Safety, in this context, is physiological. It’s shaped by patterns the nervous system recognizes as predictable, continuous, and non-threatening.

If observed contact is being internally simulated through somatosensory pathways, then environments may be capable of reinforcing or undermining that sense of comfort, soothing and ultimately safety, through the micro-dynamics of interaction they present.

Directions for Future Research

This opens several directions for future research.

For example:

• How does exposure to different types of contact, particularly between natural (biophilic) elements versus fully inanimate materials, affect autonomic regulation in real time?

• Can measurable changes in heart rate variability, skin conductance, or neural activity be linked to specific environmental interaction patterns across both natural and constructed elements?

• Do environments characterized by soft, continuous, or coherent contact relationships support greater parasympathetic activation?

• How do layered interactions, particularly in biophilic environments, such as light moving across textured surfaces or plant movement against architectural elements, compound these effects over time?

  
  

These questions suggest a shift in how regulation is approached in built environments. Rather than relying solely on explicit interventions, it may be possible to support nervous system regulation through the continuous, low-level sensory information embedded in space itself.

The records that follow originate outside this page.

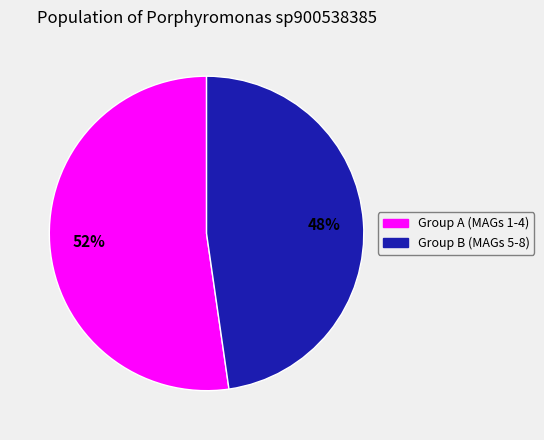

Is there any slice that represents more than half of the pie?

Yes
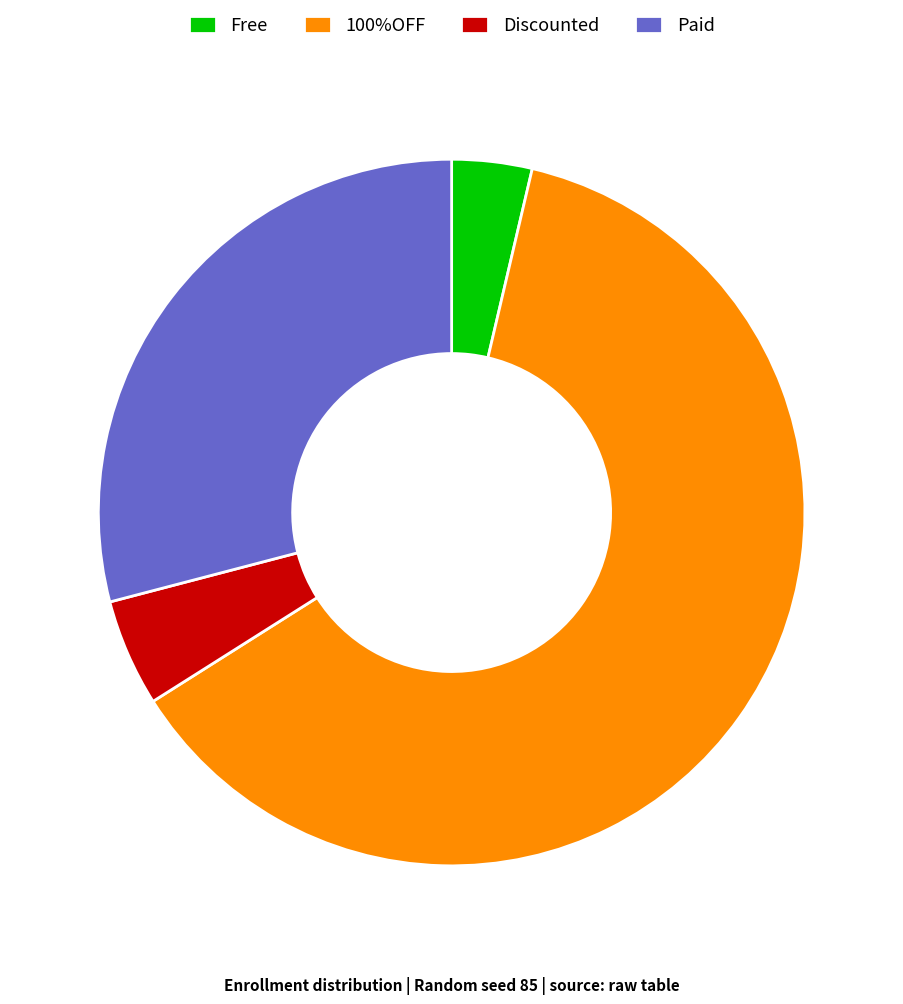

Is the sum of Discounted and Free greater than half?

No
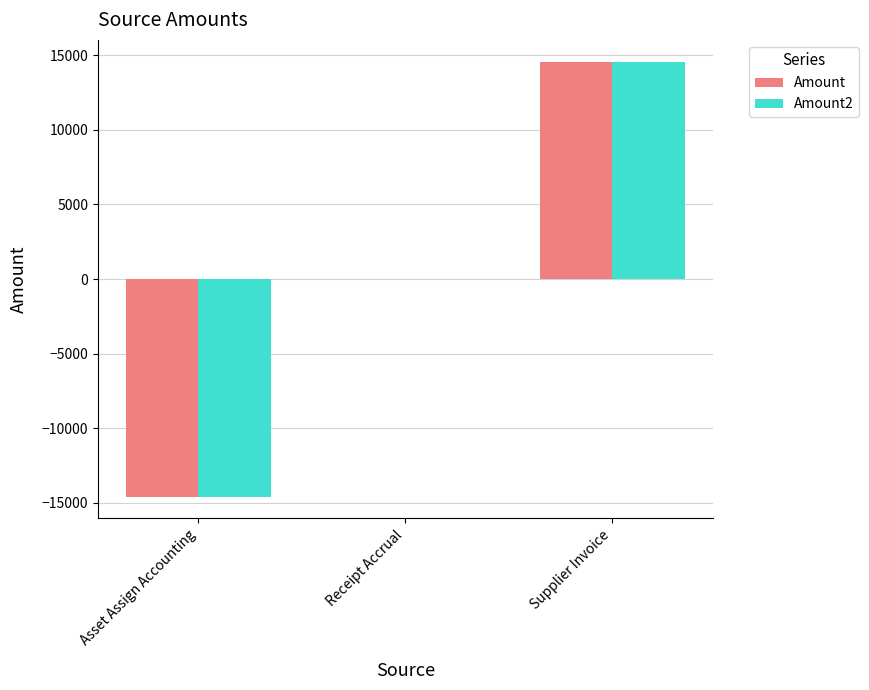

What are all the series names shown in the legend?

Amount, Amount2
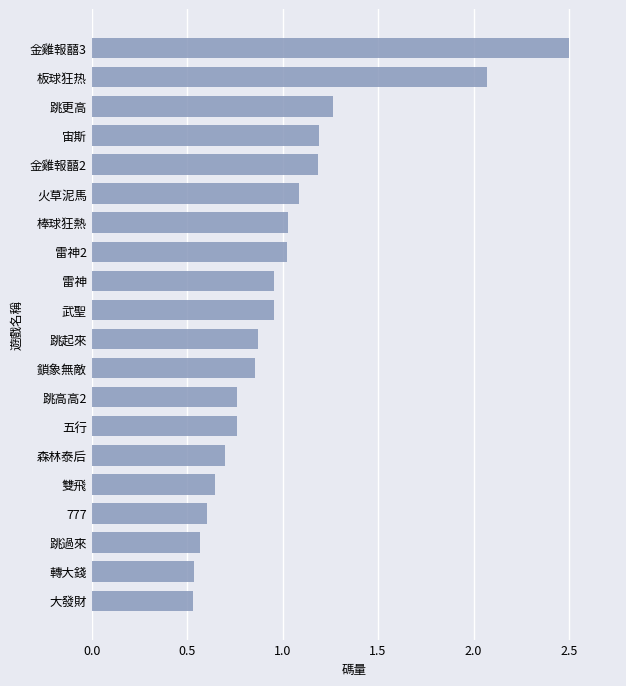

Which has a higher value, 跳起來 or 跳更高?

跳更高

The nervous system doesn’t require direct physical contact to respond and register sensations that might feel like being held, moved, or pushed. This interpretation is most surely shaping an individual’s internal state continuously, beneath conscious awareness.

Jessica Crow is a Neurowellness Experience Architect working across hospitality, wellness, and technology. Her work focuses on how environment, human interaction, and experience design shape the nervous system in real time. She designs regulation-based experiences for spaces, teams, and systems that aim to move beyond momentary state change into lasting capacity. This piece was prepared for Fuego ‘Soul x Science’ journal.